═════ Data for review

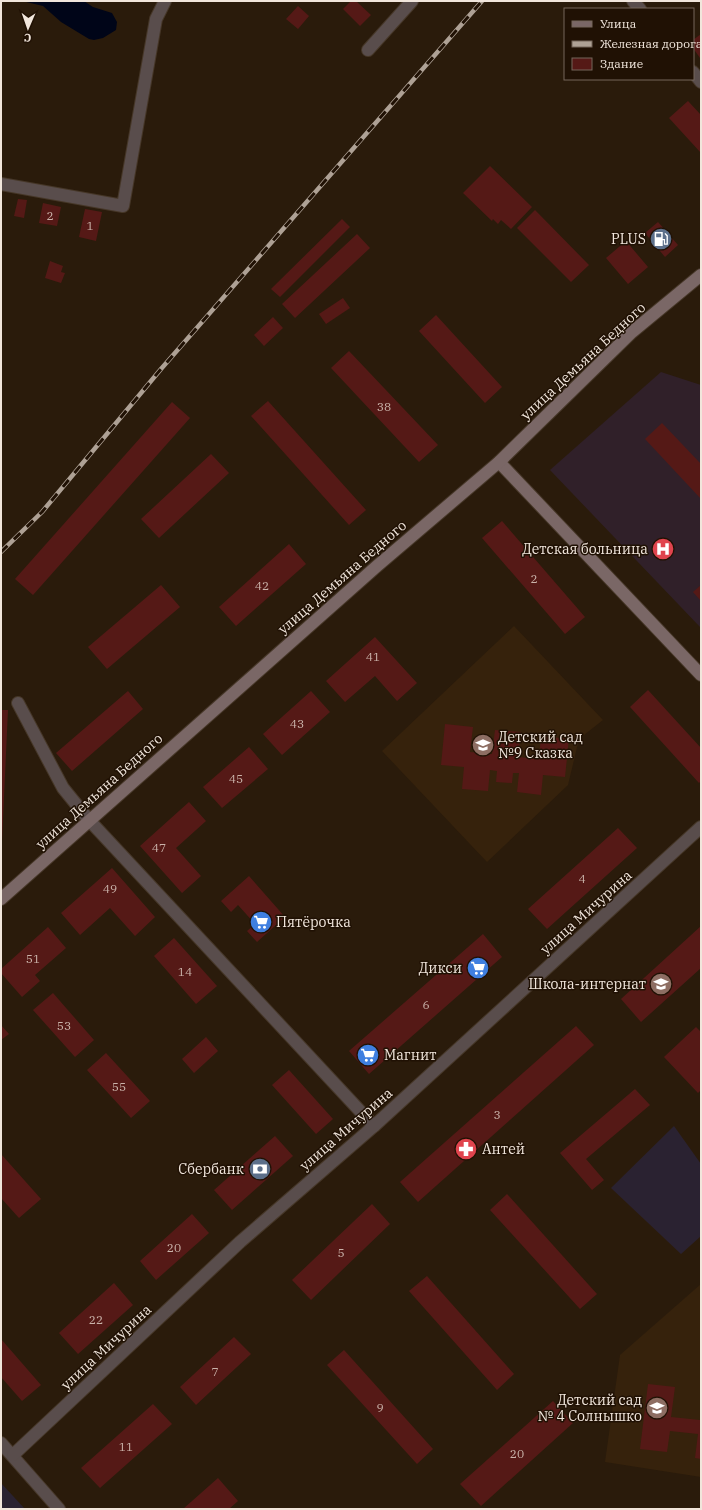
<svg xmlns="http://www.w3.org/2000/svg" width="702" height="1510" font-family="'IBM Plex Serif',serif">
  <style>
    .built { fill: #36220c }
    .industrial { fill: #2a2231 }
    .medical { fill: #302029 }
    .water { fill: #000518 }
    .building { fill: #551916 }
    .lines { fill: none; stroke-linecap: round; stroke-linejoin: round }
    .street-casing { stroke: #463728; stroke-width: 14 }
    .secondary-casing { stroke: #463728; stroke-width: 14 }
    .street { stroke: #594d4c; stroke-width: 12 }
    .secondary { stroke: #7a6766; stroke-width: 12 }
    .rail-casing { stroke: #aea195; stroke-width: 4.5 }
    .rail { stroke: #201104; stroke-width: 3; stroke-dasharray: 9; stroke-linecap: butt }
    .labels { text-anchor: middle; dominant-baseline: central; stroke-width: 3; stroke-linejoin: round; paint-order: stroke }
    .number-label { font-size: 12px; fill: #cab3aa }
    .poi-label { font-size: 14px; fill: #f1e6dc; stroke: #201104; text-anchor: end }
    .street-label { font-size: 14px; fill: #f1e6dc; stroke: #201104 }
  </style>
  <rect width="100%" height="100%" fill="#2a1b0b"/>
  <g class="built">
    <path d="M514,626L603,720L579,739L568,785L487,862L382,751Z"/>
    <path d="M701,1284V1477L605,1462L620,1355Z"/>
  </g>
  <g class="industrial">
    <path d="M674,1126L701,1164V1236L681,1254L611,1188Z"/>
    <path d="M1,1483L25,1509H1Z"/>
  </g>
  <path class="medical" d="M661,372L701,385V628L550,470Z"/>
  <path class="water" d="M22,1H84L93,7L112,13L117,22L116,30L103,38L94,40L89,39L61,22L43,6Z"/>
  <g class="building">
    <path d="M351,1H356L371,15L360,26L343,9Z"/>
    <path d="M298,6L309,16L298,29L286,19Z"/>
    <path d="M701,34V57L700,58L693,48V40Z"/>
    <path d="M688,101L701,115V153L669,118Z"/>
    <path d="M490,166L532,207L511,229L501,220L498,224L493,219L492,221L463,193Z"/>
    <path d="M18,199L27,200L24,218L14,216Z"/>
    <path d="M43,203L61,207L57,226L39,223Z"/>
    <path d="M85,209L102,212L96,241L79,237Z"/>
    <path d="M535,210L589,265L571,282L517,228Z"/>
    <path d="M342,219L350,227L280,297L271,289Z"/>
    <path d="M658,222L678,245L665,257L645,233Z"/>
    <path d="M357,234L370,248L295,318L282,304Z"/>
    <path d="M626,241L648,267L628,284L606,258Z"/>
    <path d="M50,261L63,266L61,272L65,273L61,283L45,278Z"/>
    <path d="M343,298L350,308L326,324L319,314Z"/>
    <path d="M436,315L502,387L485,403L419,331Z"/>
    <path d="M273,317L283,328L264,346L254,335Z"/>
    <path d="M349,351L438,445L419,462L331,368Z"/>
    <path d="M268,401L366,510L349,525L251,416Z"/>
    <path d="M172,402L190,418L33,595L15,579Z"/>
    <path d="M662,423L701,464V499L645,439Z"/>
    <path d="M211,454L229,473L159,538L141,519Z"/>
    <path d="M502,521L585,617L565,634L482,538Z"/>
    <path d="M289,544L306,564L236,626L219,607Z"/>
    <path d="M161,585L180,607L107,669L88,647Z"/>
    <path d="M701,585V601L693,592Z"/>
    <path d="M375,637L417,683L397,701L375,676L345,702L326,681Z"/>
    <path d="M648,690L701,748V781L699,783L630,707Z"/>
    <path d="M128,691L143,709L72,771L56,753Z"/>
    <path d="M311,691L330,712L282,755L263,734Z"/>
    <path d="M1,710H8L2,841H1Z"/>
    <path d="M445,724L473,727L470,752L492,754L495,730L521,732L518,757L539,759L541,736L569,739L565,777L543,775L541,795L517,792L519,773H513L512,783L496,782L497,771L490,770L488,791L462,789L464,767L441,765Z"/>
    <path d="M249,747L268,769L222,808L203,787Z"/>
    <path d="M189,802L206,821L176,848L201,876L182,893L140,846Z"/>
    <path d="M618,828L637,848L547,929L528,909Z"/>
    <path d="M112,868L155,917L135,936L110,908L80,935L61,913Z"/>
    <path d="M249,876L285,917L257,942L247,931L255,924L238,905L231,912L221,901Z"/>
    <path d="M701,926V968L641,1022L621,999Z"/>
    <path d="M48,927L66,948L35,975L40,981L22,997L1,973V969Z"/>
    <path d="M483,934L502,957L369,1074L349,1051Z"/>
    <path d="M174,938L217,986L196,1004L154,956Z"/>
    <path d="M53,993L94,1040L75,1057L33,1010Z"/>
    <path d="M1,1025L9,1034L1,1040Z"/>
    <path d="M576,1026L594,1045L418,1202L400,1182Z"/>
    <path d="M696,1027L701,1032V1090L698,1093L664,1057Z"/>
    <path d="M206,1037L218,1051L194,1073L182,1059Z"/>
    <path d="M106,1053L150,1101L131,1118L87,1070Z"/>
    <path d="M289,1070L333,1119L316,1134L272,1085Z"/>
    <path d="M635,1089L650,1105L586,1159L604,1180L592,1190L560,1153Z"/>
    <path d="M275,1136L293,1156L232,1210L214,1190Z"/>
    <path d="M1,1154L41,1199L19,1218L1,1198Z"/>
    <path d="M507,1194L597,1294L580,1309L490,1210Z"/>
    <path d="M372,1204L390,1224L311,1300L292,1280Z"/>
    <path d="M192,1214L209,1233L156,1280L140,1261Z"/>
    <path d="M427,1276L514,1374L497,1390L409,1291Z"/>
    <path d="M114,1283L133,1305L78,1354L59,1333Z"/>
    <path d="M234,1337L251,1354L196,1405L180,1387Z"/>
    <path d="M1,1339L41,1385L22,1401L1,1377Z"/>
    <path d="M344,1350L433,1449L417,1464L327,1365Z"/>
    <path d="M648,1384L675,1387L671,1417L700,1420L701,1417V1459L695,1458L698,1434L670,1431L667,1452L640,1449Z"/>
    <path d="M553,1401L573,1423L481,1506L460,1484Z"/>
    <path d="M153,1404L172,1424L100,1488L81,1468Z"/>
    <path d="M218,1478L238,1501L229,1509H183Z"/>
  </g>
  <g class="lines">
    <g class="street-casing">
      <g id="street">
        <path d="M633,1L640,9"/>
        <path d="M368,50L412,1"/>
        <path d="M693,72L701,82"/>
        <path d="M1,184L123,206L156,19L165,1"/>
        <path d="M18,703L63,788L89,820L374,1126"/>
        <path d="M1,1443L59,1509"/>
        <path d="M13,1455L240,1242L374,1126L701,827"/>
      </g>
    </g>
    <g class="secondary-casing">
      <g id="secondary">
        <path d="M499,462L701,675"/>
        <path d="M1,899L377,566L499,462L632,332L701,275"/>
      </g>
    </g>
    <use href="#street" class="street"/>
    <use href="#secondary" class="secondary"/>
    <g class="rail-casing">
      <path id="rail" d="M1,552L42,512L161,369L482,1"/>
    </g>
    <use href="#rail" class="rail"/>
  </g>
  <defs>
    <g id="fuel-disc" transform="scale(1.15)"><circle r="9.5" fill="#5c6f8a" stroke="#201104"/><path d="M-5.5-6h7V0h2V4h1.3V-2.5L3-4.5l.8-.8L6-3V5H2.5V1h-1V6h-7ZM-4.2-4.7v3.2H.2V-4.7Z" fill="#fff"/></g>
    <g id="hospital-disc" transform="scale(1.15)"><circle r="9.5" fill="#e0444e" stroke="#201104"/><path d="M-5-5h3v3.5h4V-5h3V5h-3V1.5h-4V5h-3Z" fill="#fff"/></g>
    <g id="school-disc" transform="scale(1.15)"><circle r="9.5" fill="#8d6e63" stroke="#201104"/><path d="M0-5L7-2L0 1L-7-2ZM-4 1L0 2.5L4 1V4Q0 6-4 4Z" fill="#fff"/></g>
    <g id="supermarket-disc" transform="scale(1.15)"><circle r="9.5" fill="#3f7fe0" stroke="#201104"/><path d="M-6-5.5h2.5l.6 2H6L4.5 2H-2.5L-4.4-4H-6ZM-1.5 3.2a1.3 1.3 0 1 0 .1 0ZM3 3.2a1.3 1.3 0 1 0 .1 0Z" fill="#fff"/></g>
    <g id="pharmacy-disc" transform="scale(1.15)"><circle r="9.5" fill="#e0444e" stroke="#201104"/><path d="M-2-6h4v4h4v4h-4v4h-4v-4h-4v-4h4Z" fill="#fff"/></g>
    <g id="bank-disc" transform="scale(1.15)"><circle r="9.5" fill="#5c6f8a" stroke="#201104"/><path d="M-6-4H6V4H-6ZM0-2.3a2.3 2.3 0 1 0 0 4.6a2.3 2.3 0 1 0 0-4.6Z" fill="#fff"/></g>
  </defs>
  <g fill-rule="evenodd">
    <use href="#fuel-disc" x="661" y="239"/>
    <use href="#hospital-disc" x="663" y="549"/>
    <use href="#school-disc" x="483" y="745"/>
    <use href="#supermarket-disc" x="261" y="922"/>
    <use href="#supermarket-disc" x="478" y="968"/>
    <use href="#school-disc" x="661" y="984"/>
    <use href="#supermarket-disc" x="368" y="1055"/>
    <use href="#pharmacy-disc" x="466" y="1149"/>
    <use href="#bank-disc" x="260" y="1169"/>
    <use href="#school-disc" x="657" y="1408"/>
  </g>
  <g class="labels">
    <g class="number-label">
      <text x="50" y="215">2</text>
      <text x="90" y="225">1</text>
      <text x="384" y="406">38</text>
      <text x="534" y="578">2</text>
      <text x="262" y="585">42</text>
      <text x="373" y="656">41</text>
      <text x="297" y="723">43</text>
      <text x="236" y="778">45</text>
      <text x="159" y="847">47</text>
      <text x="582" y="878">4</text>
      <text x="110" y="888">49</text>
      <text x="33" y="958">51</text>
      <text x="185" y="971">14</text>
      <text x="426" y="1004">6</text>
      <text x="64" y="1025">53</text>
      <text x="119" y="1086">55</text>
      <text x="497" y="1114">3</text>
      <text x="174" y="1247">20</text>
      <text x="341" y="1252">5</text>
      <text x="96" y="1319">22</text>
      <text x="215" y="1371">7</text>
      <text x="380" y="1407">9</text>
      <text x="126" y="1446">11</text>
      <text x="517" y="1453">20</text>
    </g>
    <g class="poi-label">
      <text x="646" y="239">PLUS</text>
      <text x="648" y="549">Детская больница</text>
      <text x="498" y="737" text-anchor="start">Детский сад<tspan x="498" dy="16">№9 Сказка</tspan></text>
      <text x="276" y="922" text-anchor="start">Пятёрочка</text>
      <text x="462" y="968">Дикси</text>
      <text x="646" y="984">Школа-интернат</text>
      <text x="384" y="1055" text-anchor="start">Магнит</text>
      <text x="482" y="1149" text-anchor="start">Антей</text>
      <text x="244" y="1169">Сбербанк</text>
      <text x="642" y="1400">Детский сад<tspan x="642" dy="16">№ 4 Солнышко</tspan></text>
    </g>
    <g class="street-label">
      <text transform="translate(583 361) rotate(-43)">улица Демьяна Бедного</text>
      <text transform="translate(342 577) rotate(-41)">улица Демьяна Бедного</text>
      <text transform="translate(99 791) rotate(-42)">улица Демьяна Бедного</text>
      <text transform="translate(586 912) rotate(-42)">улица Мичурина</text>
      <text transform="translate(346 1129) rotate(-41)">улица Мичурина</text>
      <text transform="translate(106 1347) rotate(-43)">улица Мичурина</text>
    </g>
  </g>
  <rect width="702" height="1510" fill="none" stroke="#f1e6dc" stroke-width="4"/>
  <rect x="564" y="8" width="130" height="72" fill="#201104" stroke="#74665a"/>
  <rect x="572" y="21" width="20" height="6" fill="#7a6766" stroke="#74665a"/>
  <text x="600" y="28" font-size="12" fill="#f1e6dc">Улица</text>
  <rect x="572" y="41" width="20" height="6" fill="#aea195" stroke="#74665a"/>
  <text x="600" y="48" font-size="12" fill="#f1e6dc">Железная дорога</text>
  <rect x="572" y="58" width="20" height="12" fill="#551916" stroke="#74665a"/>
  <text x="600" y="68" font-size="12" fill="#f1e6dc">Здание</text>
  <g transform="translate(28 28) rotate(182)" stroke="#201104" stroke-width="3" paint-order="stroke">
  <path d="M0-3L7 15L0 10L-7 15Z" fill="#f1e6dc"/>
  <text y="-6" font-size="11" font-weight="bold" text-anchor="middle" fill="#f1e6dc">С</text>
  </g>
</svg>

══════════

_What this task involves:_ From the entries above, copy each line that holds "lines".

_Solution to this exercise:_
    .lines { fill: none; stroke-linecap: round; stroke-linejoin: round }
  <g class="lines">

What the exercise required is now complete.